Translate to French:
English: Hello -> French: Bonjour
English: Goodbye -> French: Au revoir
English: Thank you -> French:
""")
# Chain-of-thought
response = llm("""
Problem: If a train leaves at 2pm traveling 60mph, and another leaves at 3pm traveling 80mph, when do they meet?
Let's think through this step by step:
1. First train travels for t hours
2. Second train travels for t-1 hours
3. ...
""")
Structured Output
# Force structured responses
from pydantic import BaseModel
class UserProfile(BaseModel):
name: str
age: int
skills: list[str]
response = llm.with_structured_output(UserProfile)
user = response.invoke("John is 30 with Python and Java skills")

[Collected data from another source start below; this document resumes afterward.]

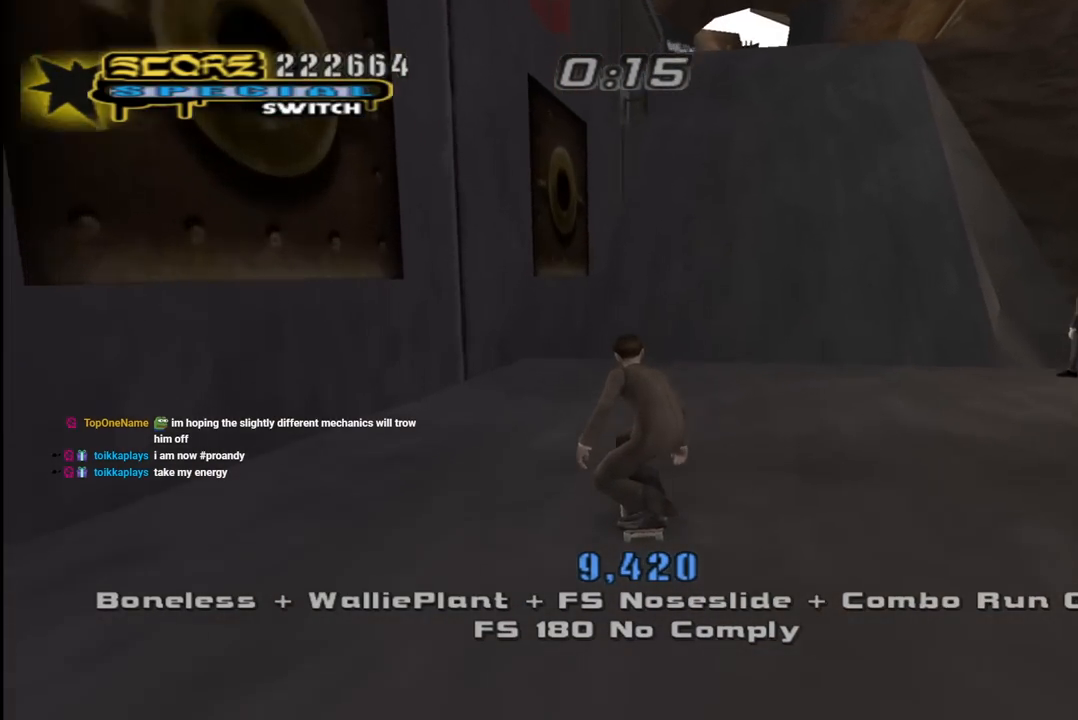
{"buttons": ["DPAD_UP"], "left_stick": "center", "right_stick": "center", "events": [[67, "DPAD_UP", "up"], [150, "DPAD_UP", "down"], [167, "DPAD_RIGHT", "down"], [200, "DPAD_UP", "up"], [217, "DPAD_RIGHT", "up"], [300, "DPAD_UP", "down"], [367, "DPAD_UP", "up"], [433, "DPAD_UP", "down"], [450, "CROSS", "up"]]}
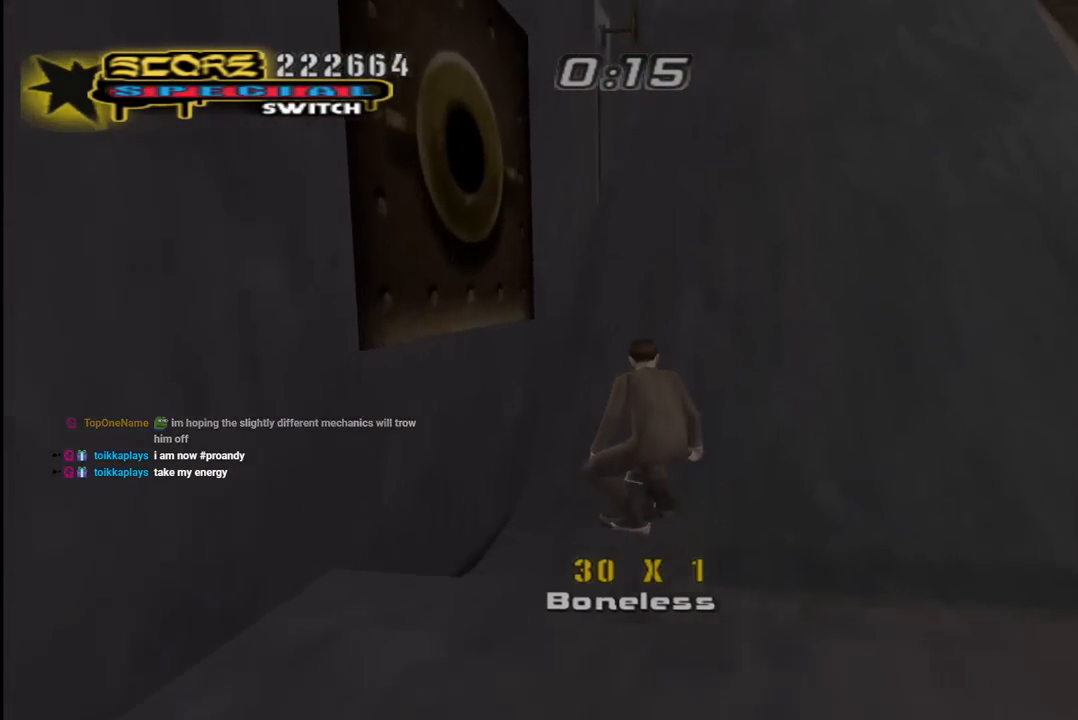
{"buttons": ["CROSS"], "left_stick": "center", "right_stick": "center", "events": [[33, "CROSS", "down"], [33, "DPAD_UP", "up"], [83, "DPAD_UP", "down"], [167, "DPAD_UP", "up"]]}
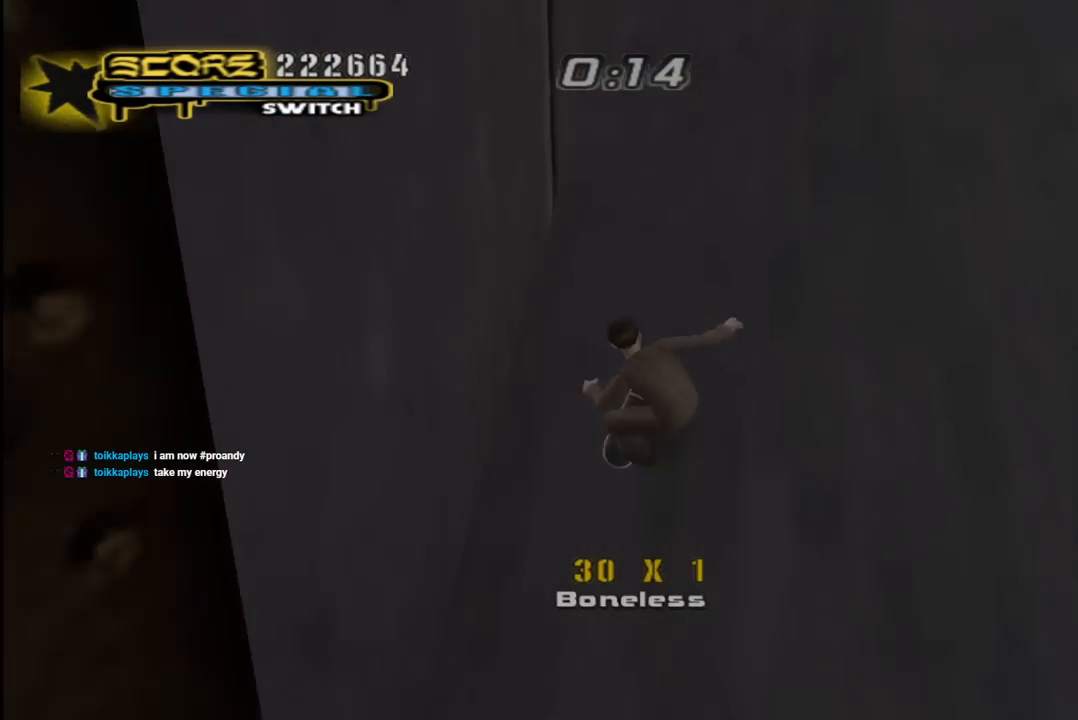
{"buttons": ["TRIANGLE", "DPAD_UP"], "left_stick": "center", "right_stick": "center", "events": [[17, "DPAD_UP", "down"], [33, "DPAD_LEFT", "down"], [167, "DPAD_LEFT", "up"], [200, "DPAD_UP", "up"], [250, "CROSS", "up"], [250, "DPAD_UP", "down"], [250, "TRIANGLE", "down"], [333, "DPAD_UP", "up"], [367, "CROSS", "down"], [383, "DPAD_UP", "down"], [383, "TRIANGLE", "up"], [450, "TRIANGLE", "down"], [467, "CROSS", "up"]]}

# user.name = "John", user.age = 30, user.skills = ["Python", "Java"]
Guardrails and Safety
Input/Output Validation
Common Guardrails
| Layer | Technique | Purpose |
|---|---|---|
| Input | PII detection | Remove personal data |
| Input | Topic classification | Detect off-topic requests |
| LLM | System prompts | Define behavior boundaries |
| Output | Toxicity detection | Block harmful content |
| Output | Fact verification | Reduce hallucinations |
Production Considerations
Latency Optimization
| Technique | Impact |
|---|---|
| Streaming responses | Perceive faster (TTFT vs total) |
| Caching (semantic) | Skip LLM for repeated queries |
| Smaller models for simple tasks | Faster + cheaper |
| Speculative decoding | Smaller model drafts, bigger verifies |
| Quantization | Less memory, faster inference |
Cost Management
*Self-hosted cost, varies by hardware
Multi-Modal Architectures
What to Remember for Interviews
- RAG is essential: Ground LLM responses in your data to reduce hallucinations
- Choose the right model: Not every task needs GPT-4; smaller models are faster and cheaper
- Vector databases: Enable semantic search over your documents
- Guardrails: Production systems need input/output validation and monitoring
- Trade-offs: Latency, cost, quality, and privacy all pull in different directions
Practice: Design a RAG system for a customer support chatbot. How would you ingest documentation? How would you retrieve relevant answers? How would you handle questions outside the knowledge base?